L'Iran lance des missiles balistiques contre les forces américaines au Moyen-Orient, brisant une brève trêve
L'armée américaine a intercepté plusieurs missiles balistiques iraniens visant les forces américaines en Jordanie mardi, mettant fin à une pause de trois jours dans les hostilités qui avait suscité des espoirs de négociations.
L'armée américaine a déclaré mardi avoir intercepté plusieurs missiles balistiques lancés par le Corps des Gardiens de la Révolution islamique d'Iran (CGRI) vers les forces américaines au Moyen-Orient. L'attaque, décrite comme une 'tentative d'attaque surprise' par le Commandement central américain, a eu lieu à 17h45, heure de l'Est, brisant une brève interruption des combats qui avait commencé le week-end dernier.
L'attaque
Le Centcom a déclaré que les forces du CGRI avaient lancé les missiles depuis l'Iran, tous les projectiles ayant été interceptés avec succès. Bien que le commandement n'ait pas précisé le lieu de la cible, Axios a rapporté que les missiles visaient une base américaine en Jordanie, citant un responsable américain. Les forces américaines restent en état d'alerte élevé, a ajouté le Centcom.
Contexte diplomatique
Le lancement a suivi une pause de trois jours dans les hostilités, une période durant laquelle aucun des deux camps n'avait mené de frappes. Le président américain Donald Trump avait exprimé son optimisme lundi, déclarant qu'il y avait de 'bonnes chances' de progrès dans les négociations. Il a déclaré à Axios que de 'très bonnes discussions' étaient en cours. Cependant, le porte-parole du ministère iranien des Affaires étrangères, Esmaeil Baghaei, a contredit l'évaluation de Trump, insistant sur le fait que l'Iran n'est engagé dans aucune négociation avec les États-Unis, bien que des médiateurs puissent transmettre des messages.
Contexte de la guerre
Le conflit a commencé le 28 février, lorsque les États-Unis et Israël ont lancé des attaques contre l'Iran, Téhéran ripostant contre Israël et les États du Golfe accueillant des bases américaines. La récente escalade à la mi-juillet a fait suite à des attaques iraniennes contre des navires dans le détroit d'Ormuz, une voie navigable cruciale pour le transit pétrolier mondial. L'Iran a cherché à facturer des frais de passage près de son littoral, tandis que les États-Unis protègent les navires empruntant une route méridionale.

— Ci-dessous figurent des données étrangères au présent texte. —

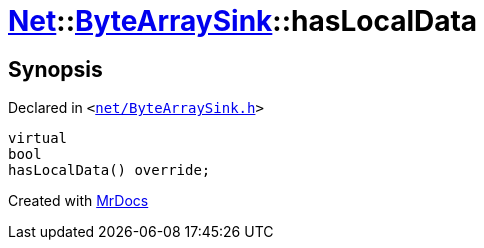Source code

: [#Net-ByteArraySink-hasLocalData]
= xref:Net.adoc[Net]::xref:Net/ByteArraySink.adoc[ByteArraySink]::hasLocalData
:relfileprefix: ../../
:mrdocs:


== Synopsis

Declared in `&lt;https://github.com/PrismLauncher/PrismLauncher/blob/develop/launcher/net/ByteArraySink.h#L88[net&sol;ByteArraySink&period;h]&gt;`

[source,cpp,subs="verbatim,replacements,macros,-callouts"]
----
virtual
bool
hasLocalData() override;
----



[.small]#Created with https://www.mrdocs.com[MrDocs]#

Visite de Netanyahu à la Maison Blanche
Quelques heures avant l'attaque iranienne, Trump a accueilli le Premier ministre israélien Benjamin Netanyahu à la Maison Blanche pour la première fois depuis le début de la guerre. La rencontre a été décrite comme 'positive et productive' par la porte-parole de Trump, Karoline Leavitt. Netanyahu a qualifié la discussion de l'une de ses meilleures avec Trump. La visite a eu lieu dans un contexte de tensions rapportées : alors que Trump s'est concentré sur la diplomatie, Israël souhaiterait que le conflit se poursuive.
Dynamiques régionales
Pendant ce temps, l'Arabie saoudite a déclaré avoir intercepté des drones tirés depuis l'Irak par des milices soutenues par l'Iran pour un deuxième jour consécutif. Le ministère saoudien de la Défense a imputé des 'attaques terroristes' à des groupes liés à l'Iran, visant des installations pétrolières. Le Premier ministre irakien Ali al-Zaidi a ordonné une enquête. Le groupe parapluie des milices irakiennes, la Résistance islamique en Irak, a nié toute implication et a suggéré que les Houthis étaient responsables. Les Houthis avaient précédemment revendiqué des attaques contre les infrastructures pétrolières saoudiennes.
Préoccupations militaires
CNN a rapporté que la décision américaine d'arrêter les frappes pourrait avoir été influencée par des inquiétudes concernant l'épuisement des munitions. Le vice-président JD Vance et le général Dan Caine ont exprimé des inquiétudes quant à l'escalade et à la diminution des stocks de munitions de défense aérienne comme les missiles Patriot, selon des sources informées citées par le New York Times.